Facebook’s Once-A-Decade IPO Will Kick Off The Fourth Era Of Personal Computing

Mark Zuckerberg

Facebook is widely expected to file for its IPO this week, with an actual offering date some time in May.

It will be one of the biggest public offerings of any company in history — Facebook plans to raise up to $10 billion at a $100 billion valuation.

But the fact that Facebook is so widely used makes it a hugely symbolic event as well. Normal people who otherwise would never care about a tech company hitting the public markets are going to be paying attention to this one.

In coming years, the Facebook IPO will probably stand out as a once-per-decade event in the tech industry, alongside these other biggies:

  • Apple’s IPO in 1980 kicked off the personal computer era. Apple’s IPO kicked off the personal computing era, but the company blew its early lead. IBM launched its PC a little later, but it really took Microsoft to open the PC market to dozens of low-cost clones,  crystalize the vision — a computer on every desk and in every home — and figure out that software, more than hardware, would drive adoption.
  • Netscape’s IPO in 1995 launched the Internet era.

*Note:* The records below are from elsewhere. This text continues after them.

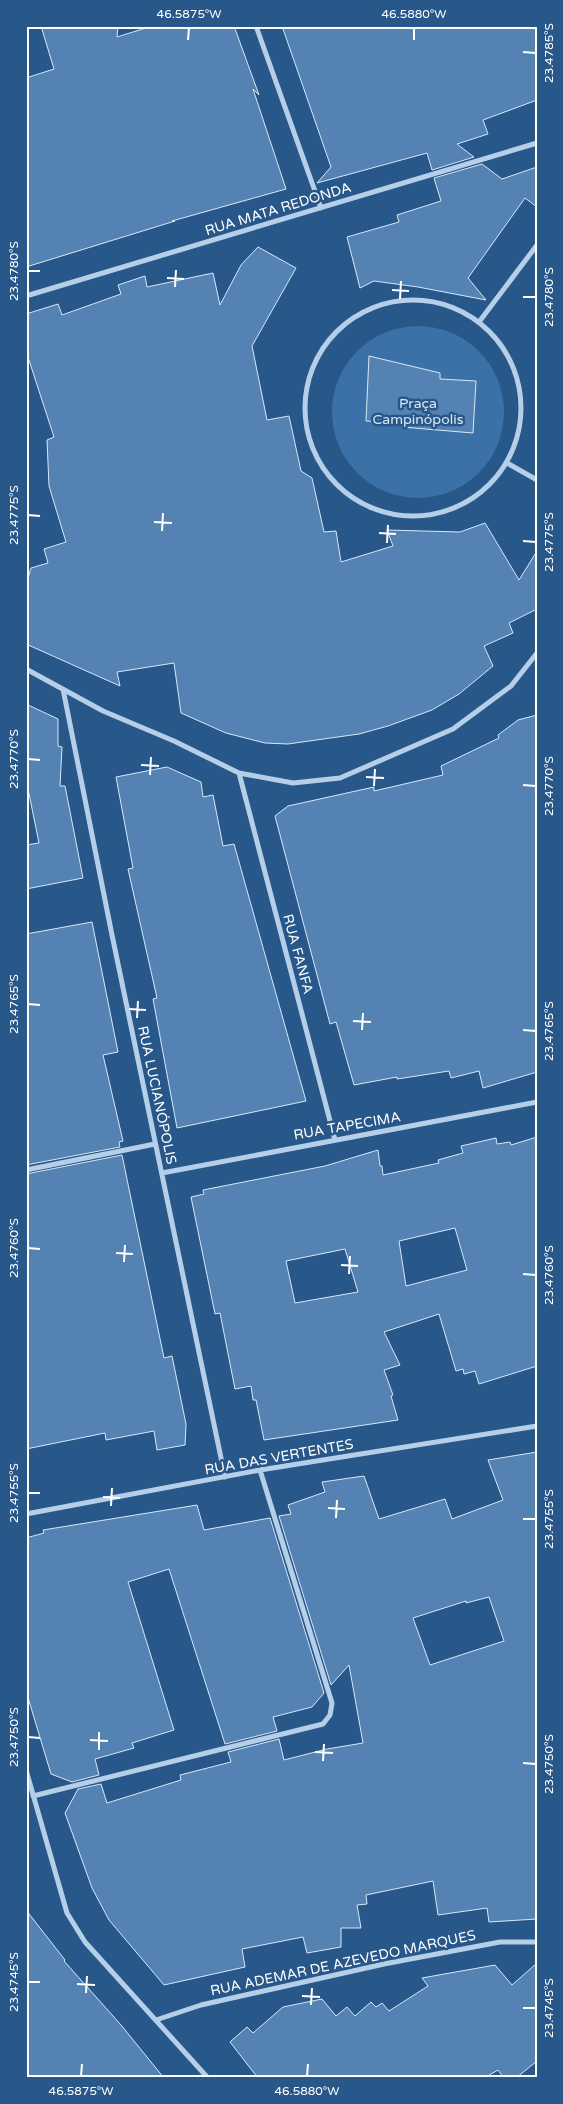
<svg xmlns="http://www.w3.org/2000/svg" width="563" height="2104" viewBox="0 0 563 2104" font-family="'Varela Round',sans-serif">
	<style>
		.green { fill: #3c71a7 }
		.building { fill: #5482b3; stroke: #d9e8f7; fill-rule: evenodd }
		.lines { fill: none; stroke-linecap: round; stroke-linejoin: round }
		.street { stroke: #b5cfe9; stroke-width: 5 }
		.ticks { fill: none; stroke: #fff; stroke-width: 2 }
		.labels { text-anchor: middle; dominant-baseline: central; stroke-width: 5; stroke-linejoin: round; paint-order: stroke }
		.street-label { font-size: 14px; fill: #fff; stroke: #28578a }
		.park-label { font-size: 14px; fill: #d9e8f7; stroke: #28578a }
		.neatline { fill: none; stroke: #fff; stroke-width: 2 }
		.ticks-label { font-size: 12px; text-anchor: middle; fill: #fff }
	</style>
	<rect width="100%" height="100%" fill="#28578a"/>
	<path class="green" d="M332 412a86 86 0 1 1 172 0a86 86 0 1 1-172 0Z"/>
	<path class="building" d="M 41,26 L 118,26 L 117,37 L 152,26 L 234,26 L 259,95 L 253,89 L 286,189 L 172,221 L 175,221 L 26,267 L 26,78 L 54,69 Z
		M 282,26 L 537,26 L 537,100 L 483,120 L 488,134 L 457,144 L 474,157 L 432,170 L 427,153 L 317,183 L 331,167 Z
		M 482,164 L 502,179 L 537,167 L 537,207 L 525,198 L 468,278 L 486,300 L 418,287 L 374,281 L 360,288 L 347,237 L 399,222 L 397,215 L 441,201 L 434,178 Z
		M 258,247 L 296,268 L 252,346 L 267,420 L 289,416 L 301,471 L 312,478 L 324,532 L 336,531 L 341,562 L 393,546 L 387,530 L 460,532 L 485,523 L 519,580 L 537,551 L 537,609 L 509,623 L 513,633 L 484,646 L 493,666 L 459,694 L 432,710 L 388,726 L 359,734 L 288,744 L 265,743 L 226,733 L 181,713 L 174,663 L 117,672 L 120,686 L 26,644 L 26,585 L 31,568 L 48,563 L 44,549 L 66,542 L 49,486 L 47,440 L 54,437 L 26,351 L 26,314 L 58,304 L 62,315 L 121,294 L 118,285 L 145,276 L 147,287 L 213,273 L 220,305 L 241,265 Z
		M 369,356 L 440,373 L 440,379 L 476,381 L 473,433 L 402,427 L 403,423 L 366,421 Z
		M 26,704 L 58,719 L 58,746 L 62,747 L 60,786 L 65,786 L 83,878 L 26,889 L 26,845 L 39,843 L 26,779 Z
		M 537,715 L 537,1072 L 483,1088 L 479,1071 L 451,1078 L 449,1071 L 397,1079 L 397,1077 L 354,1085 L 336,1022 L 330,1024 L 275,816 L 288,806 L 374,787 L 374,791 L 443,775 L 441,766 L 499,738 L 498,735 L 518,720 Z
		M 167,767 L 201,782 L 203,797 L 213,795 L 223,846 L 234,844 L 306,1101 L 177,1128 L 153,999 L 157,998 L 128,869 L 133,868 L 116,777 Z
		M 92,922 L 118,1052 L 103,1055 L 123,1141 L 119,1142 L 120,1147 L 26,1165 L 26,934 Z
		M 537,1137 L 537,1366 L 479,1384 L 475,1371 L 464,1374 L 463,1369 L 456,1371 L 439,1314 L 384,1332 L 400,1365 L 384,1370 L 393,1395 L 391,1396 L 398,1420 L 264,1440 L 256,1400 L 253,1400 L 251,1386 L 235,1389 L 220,1313 L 215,1314 L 191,1197 L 204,1194 L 203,1190 L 325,1166 L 378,1150 L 380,1166 L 382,1166 L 383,1175 L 439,1163 L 438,1160 L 463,1153 L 461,1146 L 496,1138 L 497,1144 L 510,1142 L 511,1145 ZM 455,1228 L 467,1270 L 406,1286 L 399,1241 ZM 345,1249 L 358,1292 L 295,1303 L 286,1261 Z
		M 122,1155 L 164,1358 L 172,1356 L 186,1424 L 185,1445 L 157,1450 L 154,1431 L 106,1440 L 105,1433 L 26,1449 L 26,1174 Z
		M 537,1452 L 537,1919 L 489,1922 L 487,1908 L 438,1915 L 433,1881 L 366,1895 L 367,1904 L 357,1905 L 361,1928 L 341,1928 L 341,1947 L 307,1953 L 303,1937 L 242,1949 L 245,1967 L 164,1985 L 109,1920 L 92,1888 L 65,1813 L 78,1789 L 101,1784 L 107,1803 L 181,1780 L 180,1775 L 231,1762 L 228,1752 L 279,1739 L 284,1760 L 327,1749 L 363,1743 L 349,1665 L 331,1685 L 279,1516 L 291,1514 L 288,1505 L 325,1492 L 322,1482 L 364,1476 L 379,1519 L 445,1499 L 452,1519 L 503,1500 L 488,1460 ZM 489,1597 L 504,1641 L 430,1665 L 413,1618 L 466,1601 L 466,1603 Z
		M 197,1505 L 204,1530 L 270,1518 L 324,1693 L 312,1707 L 273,1717 L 277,1731 L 225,1744 L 169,1569 L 128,1582 L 174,1730 L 132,1743 L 134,1748 L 95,1759 L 99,1775 L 72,1782 L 51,1774 L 26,1691 L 26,1538 L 44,1533 L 43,1530 Z
		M 26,1910 L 65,1960 L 64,1961 L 121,2025 L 164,2078 L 26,2078 Z
		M 537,1963 L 537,2061 L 516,2078 L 504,2078 L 498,2070 L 484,2078 L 258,2078 L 230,2042 L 247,2027 L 253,2033 L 283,2007 L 322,1999 L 336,2016 L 347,2007 L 355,2016 L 371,2002 L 376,2007 L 382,2003 L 389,2011 L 428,1986 L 422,1978 L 495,1965 L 512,1985 Z"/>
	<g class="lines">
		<path class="street" d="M 256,26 L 321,208
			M 26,296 L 537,143
			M305 408a108 108 0 1 1 216 0a108 108 0 1 1-216 0Z
			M 479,322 L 537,245
			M 507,463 L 537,480
			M 26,669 L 103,711 L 174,741 L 239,773 L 293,783 L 340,778 L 453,729 L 511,686 L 537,653
			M 63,689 L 112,935 L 225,1477
			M 239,773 L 335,1140
			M 26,1170 L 155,1144
			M 162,1173 L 537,1102
			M 26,1514 L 260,1470 L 537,1426
			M 26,1770 L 67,1913 L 85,1942 L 208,2078
			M 33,1796 L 323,1724 L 330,1715 L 332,1703 L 260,1470
			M 156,2020 L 201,2005 L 384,1964 L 500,1942 L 537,1942"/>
	</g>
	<path class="ticks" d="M 188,40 L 189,28M 414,40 L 414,28M 523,52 L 536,53M 28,271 L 40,271M 167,278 L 184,279M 175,287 L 176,270M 392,290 L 409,291M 523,297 L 536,297M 400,299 L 401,281M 28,515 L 40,516M 154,522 L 172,523M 162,531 L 163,513M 379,533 L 396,534M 523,541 L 536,542M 387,543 L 388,525M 28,759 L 40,760M 141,765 L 159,766M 150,775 L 151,757M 366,777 L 384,778M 523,785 L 536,786M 374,786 L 375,769M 28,1004 L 40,1005M 129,1009 L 146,1010M 137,1018 L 138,1001M 353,1021 L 371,1022M 362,1030 L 363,1013M 523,1030 L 536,1031M 28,1248 L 40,1249M 116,1253 L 133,1254M 124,1262 L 125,1245M 341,1265 L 358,1266M 349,1274 L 350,1256M 523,1274 L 536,1275M 28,1493 L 40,1493M 103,1497 L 120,1498M 111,1506 L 112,1488M 328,1508 L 345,1509M 336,1518 L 337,1500M 523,1519 L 536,1519M 28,1737 L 40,1738M 90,1740 L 108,1741M 99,1750 L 99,1732M 315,1752 L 333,1753M 323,1761 L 324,1744M 523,1763 L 536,1764M 28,1982 L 40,1982M 77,1984 L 95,1985M 86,1993 L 87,1976M 302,1996 L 320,1997M 311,2005 L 312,1988M 523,2008 L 536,2008M 81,2076 L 82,2064M 307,2076 L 308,2064"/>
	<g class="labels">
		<g class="street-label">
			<text transform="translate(278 209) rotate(-17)">RUA MATA REDONDA</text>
			<text transform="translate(298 954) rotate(75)">RUA FANFA</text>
			<text transform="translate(157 1095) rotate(78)">RUA LUCIANÓPOLIS</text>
			<text transform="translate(347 1126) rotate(-10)">RUA TAPECIMA</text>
			<text transform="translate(279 1457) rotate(-10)">RUA DAS VERTENTES</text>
			<text transform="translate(343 1963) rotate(-12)">RUA ADEMAR DE AZEVEDO MARQUES</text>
		</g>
		<g class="park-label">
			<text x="418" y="403">Praça<tspan x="418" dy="16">Campinópolis</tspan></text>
		</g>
	</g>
	<rect width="563" height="2104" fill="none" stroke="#28578a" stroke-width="55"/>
	<rect x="28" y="28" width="508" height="2048" class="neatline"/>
	<g class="ticks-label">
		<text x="189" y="18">46.5875°W</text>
		<text x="414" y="18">46.5880°W</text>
		<text transform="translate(549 53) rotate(-90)" y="4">23.4785°S</text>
		<text transform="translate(14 271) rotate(-90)" y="4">23.4780°S</text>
		<text transform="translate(549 297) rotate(-90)" y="4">23.4780°S</text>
		<text transform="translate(14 515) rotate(-90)" y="4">23.4775°S</text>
		<text transform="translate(549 542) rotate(-90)" y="4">23.4775°S</text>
		<text transform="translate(14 759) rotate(-90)" y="4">23.4770°S</text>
		<text transform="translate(549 786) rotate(-90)" y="4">23.4770°S</text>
		<text transform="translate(14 1004) rotate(-90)" y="4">23.4765°S</text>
		<text transform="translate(549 1031) rotate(-90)" y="4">23.4765°S</text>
		<text transform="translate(14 1248) rotate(-90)" y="4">23.4760°S</text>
		<text transform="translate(549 1275) rotate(-90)" y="4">23.4760°S</text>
		<text transform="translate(14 1493) rotate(-90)" y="4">23.4755°S</text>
		<text transform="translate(549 1519) rotate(-90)" y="4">23.4755°S</text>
		<text transform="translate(14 1737) rotate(-90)" y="4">23.4750°S</text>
		<text transform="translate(549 1764) rotate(-90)" y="4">23.4750°S</text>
		<text transform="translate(14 1982) rotate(-90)" y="4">23.4745°S</text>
		<text transform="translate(549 2008) rotate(-90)" y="4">23.4745°S</text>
		<text x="81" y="2095">46.5875°W</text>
		<text x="307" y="2095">46.5880°W</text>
	</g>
</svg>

Before Netscape, the Internet was a tool for academics and nerds. Six months after Netscape went public, the phrase “dot-com” started showing up in TV commercials, and dozens of eventual Internet giants — from Yahoo to Amazon — followed. Netscape eventually got crushed by Microsoft’s decision to bundle Internet Explorer with Windows (as well as by its own missteps), but the dot-com era was no doubt the Netscape era.
  • The launch of the iPhone in 2007 began the mobile era. Palm, RIM, Microsoft and a few other companies had built combination phone-computers before 2007, but Apple took the concept and pushed it into the mainstream, with a lot of help from Google’s fast-following Android and all its hardware partners. In a short five years, Microsoft has lost its monopoly on Internet-connected clients, everybody has an “app store,” and (as William Gibson once pointed out), the silhouetted figure of a person checking a smartphone has replaced the cigarette smoker as the most common scene on a city street.
  • The Facebook IPO will kick off the social era.

In each case, these companies did not just launch products. They launched platforms on which thousands or millions of others could make their own businesses, and in the process changed what people did with technology.

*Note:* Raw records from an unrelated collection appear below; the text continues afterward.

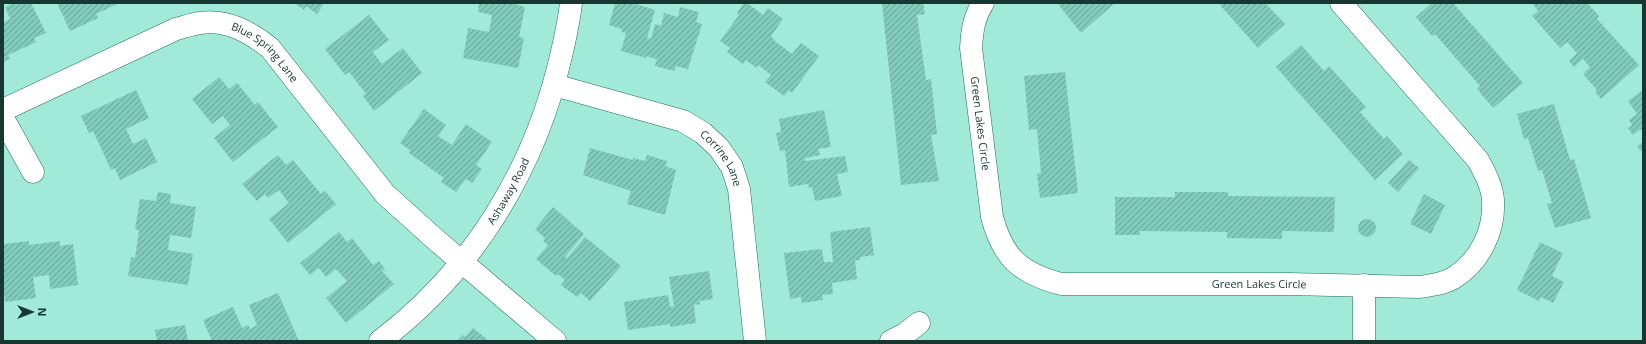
<svg xmlns="http://www.w3.org/2000/svg" width="1646" height="344" viewBox="0 0 1646 344" font-family="'Open Sans',sans-serif">
<style>
.building{fill:url(#building-hatch)}
.lines{fill:none;stroke-linecap:round;stroke-linejoin:round}
.minor-casing{stroke:#206c5d;stroke-width:23}
.minor{stroke:#fff;stroke-width:22}
.labels{text-anchor:middle;stroke-width:4;stroke-linejoin:round;paint-order:stroke}
.street-label{font-size:11px;fill:#183730;stroke:#a1ead8}
</style>
<defs>
<pattern id="building-hatch" width="6" height="6" patternUnits="userSpaceOnUse"><rect width="6" height="6" fill="#82cab9"/><path d="M-1 1l2-2M0 6l6-6M5 7l2-2" fill="none" stroke="#69a597"/></pattern>
</defs>
<rect width="100%" height="100%" fill="#a1ead8"/>
<path class="building" d="M13,3H31L46,33L34,38L36,42L8,55L10,59L3,62V23L10,19L5,7Z
M57,3H119L96,14L98,18L70,31Z
M294,3H324L317,14L306,6L304,10Z
M479,3H514V4L525,7L519,37L524,38L518,68L463,58L468,28L489,32L492,15L478,12Z
M615,3H633L655,10L647,38L651,39L655,24L661,26L664,13L678,17L680,7L699,12L696,22L702,24L688,69L676,66L674,71L655,66L657,59L646,56V58L621,51L626,33L622,32V29L609,25Z
M744,3H747L763,15L768,8L783,19L771,36L775,41L792,54L801,43L819,56L792,93L789,90L784,96L765,82L771,75L758,65L756,68L746,60L743,64L727,52L730,48L720,41L739,15L737,13Z
M882,3H923L925,14L917,15L926,80L931,79L937,134L931,135L939,181L901,185Z
M1057,3H1115L1081,33Z
M1223,3H1265L1285,24L1258,48L1220,5Z
M1432,3H1453L1523,83L1493,108L1477,89L1480,86L1435,34L1432,36L1416,17Z
M1532,3H1587L1599,16L1597,19L1639,65L1601,99L1595,92L1597,90L1583,74L1590,67L1583,59L1574,67L1569,61L1577,53L1567,42L1560,48L1532,16L1538,11Z
M369,15L389,40L373,52L382,64L403,48L422,73L374,111L363,96L366,94L349,72L345,75L325,49Z
M1301,45L1324,71L1329,66L1366,107L1360,112L1384,139L1387,136L1403,154L1375,180L1276,67Z
M1065,72L1078,193L1040,198L1037,174L1041,173L1037,129L1029,130L1024,76Z
M219,77L229,89L237,83L255,105L258,102L278,127L233,162L214,138L230,125L223,116L212,124L192,99Z
M136,90L149,118L126,129L133,144L146,138L157,162L120,180L115,168L111,170L93,131L89,133L81,116Z
M1643,90V132L1641,129L1633,135L1628,128L1632,125L1629,120L1637,114L1628,101Z
M1554,104L1570,160L1574,159L1591,218L1555,228L1547,204L1552,203L1542,170L1538,171L1528,138L1524,139L1517,114Z
M424,109L446,125L438,136L452,145L466,124L492,142L476,165L482,169L472,183L466,179L456,192L441,182L444,178L409,153L410,150L400,143Z
M824,110L831,147L818,149L820,155L805,158V161L845,156L848,172L837,174L842,196L815,201L812,187L809,188L808,184L789,187L785,150L780,151L776,133L781,132L779,119Z
M1643,142V153L1637,146Z
M590,148L633,160V158L645,161L647,155L667,161L665,166L676,170L665,215L627,204L631,191L583,175Z
M278,155L286,165L293,160L321,194L325,191L336,204L288,243L269,219L289,203L279,190L268,198L265,194L257,201L242,184Z
M1409,160L1419,168L1398,192L1388,183Z
M158,192L171,194L170,203L196,207L191,238L170,235L168,250L193,254L188,285L128,276L131,257L135,258L139,230L135,229L140,199L156,201Z
M1175,192H1228V196L1335,197L1334,232L1282,231V239L1227,238V232L1140,231V235H1115V197H1175Z
M1424,194L1445,205L1431,234L1410,224Z
M553,207L584,234L565,257L567,258L585,237L621,266L590,301L581,293L577,297L561,285L565,280L558,274L556,276L536,259L548,245L543,241L545,238L535,229Z
M1358 228a9 9 0 1 1 18 0a9 9 0 1 1-18 0Z
M870,227L874,255L860,257V260H855L857,279L832,283L833,294L822,295L823,300L802,303L801,297L790,299L784,253L822,249L824,262H833L830,232Z
M339,232L347,242L352,238L373,265L379,261L385,269L382,271L394,284L346,323L326,298L347,281L336,269L326,277L319,268L310,275L300,263Z
M29,241V245L60,241V246L73,244L78,285L50,289L49,275L33,277L36,298L5,302L3,283V244Z
M1540,242L1563,253L1552,276L1564,282L1553,303L1541,297L1539,301L1517,290Z
M709,271L713,299L699,301L700,304L694,305L696,323L670,327V324L628,330L624,302L668,295L670,307L674,306L669,277Z
M278,293L299,341H212L203,320L233,307L242,328L248,325L250,329L257,325L249,305Z
M185,325L188,341H157L155,330Z
M473,328L489,341H457L463,335L465,337Z"/>
<g class="lines">
<defs>
<g id="minor">
<path id="s1" d="M983,3C974,17 972,31 971,48L992,217C1003,258 1020,273 1061,284H1289L1420,287C1432,285 1445,284 1455,277C1480,261 1495,230 1493,200C1492,186 1485,173 1478,160L1341,3"/>
<path id="s2" d="M554,85L683,121L703,133L719,148L732,167L739,189L755,341"/>
<path id="s3" d="M3,110L176,29C184,27 192,24 200,23C227,19 250,32 270,48L385,194L436,240L555,341"/>
<path d="M3,118L33,172"/>
<path d="M1364,285V341"/>
<path id="s4" d="M380,341C473,271 535,169 561,56C565,39 569,21 571,3"/>
<path d="M891,341L905,334L919,323"/>
</g>
</defs>
<use href="#minor" class="minor-casing"/>
<use href="#minor" class="minor"/>
</g>
<g class="labels">
<g class="street-label">
<text dy="4" stroke="none"><textPath href="#s3" startOffset="291">Blue Spring Lane</textPath></text>
<text dy="4" stroke="none"><textPath href="#s1" startOffset="123">Green Lakes Circle</textPath></text>
<text dy="4" stroke="none"><textPath href="#s2" startOffset="189">Corrine Lane</textPath></text>
<text dy="4" stroke="none"><textPath href="#s4" startOffset="199">Ashaway Road</textPath></text>
<text dy="4" stroke="none"><textPath href="#s1" startOffset="518">Green Lakes Circle</textPath></text>
</g>
</g>
<rect width="1646" height="344" fill="none" stroke="#183730" stroke-width="8"/>
<g transform="translate(32 312) rotate(90)" stroke="#a1ead8" stroke-width="3" paint-order="stroke">
<path d="M0-3L7 15L0 10L-7 15Z" fill="#183730"/>
<text y="-6" font-size="11" font-weight="bold" text-anchor="middle" fill="#183730">N</text>
</g>
</svg>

Facebook is doing the same thing with social.

The importance of Facebook’s IPO is not about Facebook the product, where people go to share pictures of their kids or their high scores on Farmville.

The importance is Facebook the platform, which allows developers to build social experiences into everything they create, regardless of the computing device that users have in front of them. Whether it’s a desktop PC, laptop, smartphone, even a dumb phone, Facebook is building a platform that will let you share what you do.

There will of course be competing platforms — Google is trying with Google+, Twitter and LinkedIn have their own spins, and companies like Box and Jive and Yammer might end up carving out the “Facebook for the enterprise” niche. 

But five years ago, a lot of people scoffed at the idea that mainstream computer users would want to share everything they did online.

Now, the idea is taken for granted.

In another five years, we’ll barely remember a time when it was HARD to share what you’re doing, watching, hearing, or thinking with thousands of other people in real time.

(By the way, Google’s IPO was a huge event, but it didn’t kick off a new era in computing — nobody else has a search business but Google, and the rise of Web apps and cloud computing, while significant, had its roots in the dot-com era and was driven forward as much by enterprise companies like Salesforce as it was by Google.)